Vrijdag 13 mei 2011

Ook in het Emma Kinderziekenhuis AMC bestaat vrijdag de dertiende. Ik word om 4 uur ’s nachts gewekt door een verpleegkundige. Ze deelt mee dat Guusje al een tijdje wakker is. Onze dochter heeft heel veel pijn. Ze zit in de verpleegsterskamer film te kijken. Haar handje trilt. Het verplegend personeel kan het niet aanzien. Ik ook niet.

Er is contact geweest met het Pijnteam. We moeten met Guusje in bed naar beneden. Even later arriveren we op de verkoever. Dit is de ruimte waar mensen uitslapen na narcose. Er lopen vier mensen in blauwe outfit rond en er liggen enkele patiƫnten in bedden. Het AMC slaapt nooit.
Hier zit ik dan om half 5 in de ochtend naast Guusje’s bed. Nauwelijks geslapen. Ik krijg koffie. De medicatie wordt aangepast. Guusje wordt rustig. Pas om 7 uur keren we terug op de afdeling Grote Kinderen. Veel drukte op de gang. De dag is nu echt begonnen.

Het begrip tijd heeft voor mij de afgelopen weken een andere invulling gekregen. Een exact tijdstip afspreken. Snel iets doen. Het gebeurt hier nooit.

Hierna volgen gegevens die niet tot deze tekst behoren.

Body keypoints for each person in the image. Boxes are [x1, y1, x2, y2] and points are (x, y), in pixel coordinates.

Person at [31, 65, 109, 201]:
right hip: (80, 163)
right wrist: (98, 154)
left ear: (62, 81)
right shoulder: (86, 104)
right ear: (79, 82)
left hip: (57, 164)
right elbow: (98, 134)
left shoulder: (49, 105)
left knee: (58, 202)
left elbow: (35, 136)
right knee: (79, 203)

Ik wil nu echt een dagje rust voor ons kleine blonde meisje. Ik hang een plaat op de deur: niet storen. Ik bel Yvonne. Zij is in het Ronald Mc Donald Huis. Ze wil meteen naar het ziekenhuis komen. Ik verzoek haar om daar te blijven en uit te slapen. Guusje is toe aan slaap. Heel veel slaap.

Yvonne arriveert om 9 uur. Vandaag proberen we zoveel mogelijk mensen buiten Guusje’s kamer te houden. Het valt niet mee, maar het lukt wel. Zeker dankzij het ‘niet storen’ op de deur. In de ochtend heeft Guusje veel pijn. In de middag gaat het beter.

Het wordt een heel spannend avontuur om Guusje voor haar verjaardag thuis te krijgen. Artsen en verpleegkundigen doen ontzettend hard hun best.